Dataset entries:
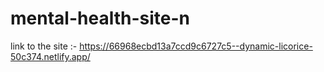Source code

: # mental-health-site-n


link to the site :- https://66968ecbd13a7ccd9c6727c5--dynamic-licorice-50c374.netlify.app/
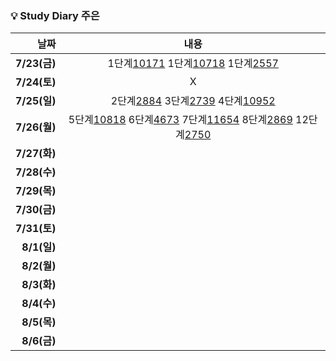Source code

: ### 💡 Study Diary 주은  

|날짜|내용|
|------:|:---:|
|**7/23(금)**|1단계[10171](https://www.acmicpc.net/problem/10171)  1단계[10718](https://www.acmicpc.net/problem/10718)   1단계[2557](https://www.acmicpc.net/problem/2557)|
|**7/24(토)**|X|
|**7/25(일)**|2단계[2884](https://www.acmicpc.net/problem/2884)   3단계[2739](https://www.acmicpc.net/problem/2739)   4단계[10952](https://www.acmicpc.net/problem/10952)|
|**7/26(월)**|5단계[10818](https://www.acmicpc.net/problem/10818)    6단계[4673](https://www.acmicpc.net/problem/4673)    7단계[11654](https://www.acmicpc.net/problem/11654)    8단계[2869](https://www.acmicpc.net/problem/2869)   12단계[2750](https://www.acmicpc.net/problem/2750)|
|**7/27(화)**||
|**7/28(수)**||
|**7/29(목)**||
|**7/30(금)**||
|**7/31(토)**||
|**8/1(일)**||
|**8/2(월)**||
|**8/3(화)**||
|**8/4(수)**||
|**8/5(목)**||
|**8/6(금)**||
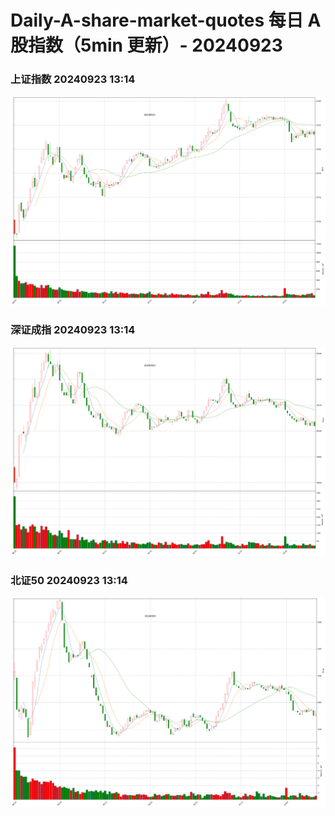 
# Daily-A-share-market-quotes 每日 A 股指数（5min 更新）- 20240923

### 上证指数 20240923 13:14
![](./fig/2024/9/20240923-sh000001.png)

### 深证成指 20240923 13:14
![](./fig/2024/9/20240923-sz399001.png)

### 北证50 20240923 13:14
![](./fig/2024/9/20240923-bj899050.png)
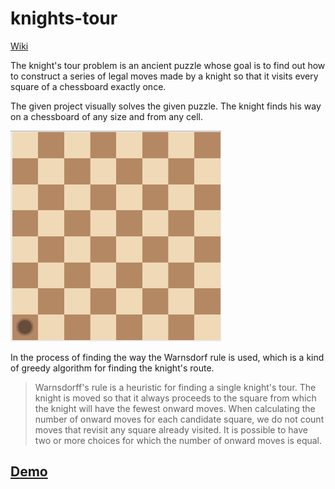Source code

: # knights-tour
[Wiki](https://en.wikipedia.org/wiki/Knight%27s_tour)

The knight's tour problem is an ancient puzzle whose goal is to find out how to construct a series of legal moves made by a knight so that it visits every square of a chessboard exactly once.

The given project visually solves the given puzzle. The knight finds his way on a chessboard of any size and from any cell. 

![GIF](knight-tour.gif)

In the process of finding the way the Warnsdorf rule is used, which is a kind of greedy algorithm for finding the knight's route.

> Warnsdorff's rule is a heuristic for finding a single knight's tour. The knight is moved so that it always proceeds to the square from which the knight will have the fewest onward moves. When calculating the number of onward moves for each candidate square, we do not count moves that revisit any square already visited. It is possible to have two or more choices for which the number of onward moves is equal.

## [Demo](https://find-knight-tour.netlify.com/)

▶ _What you are asked to do_
Among the lines above, find the ones containing "acmicpc" and copy them.

▶ _Finished task_
|**7/23(금)**|1단계[10171](https://www.acmicpc.net/problem/10171)  1단계[10718](https://www.acmicpc.net/problem/10718)   1단계[2557](https://www.acmicpc.net/problem/2557)|
|**7/25(일)**|2단계[2884](https://www.acmicpc.net/problem/2884)   3단계[2739](https://www.acmicpc.net/problem/2739)   4단계[10952](https://www.acmicpc.net/problem/10952)|
|**7/26(월)**|5단계[10818](https://www.acmicpc.net/problem/10818)    6단계[4673](https://www.acmicpc.net/problem/4673)    7단계[11654](https://www.acmicpc.net/problem/11654)    8단계[2869](https://www.acmicpc.net/problem/2869)   12단계[2750](https://www.acmicpc.net/problem/2750)|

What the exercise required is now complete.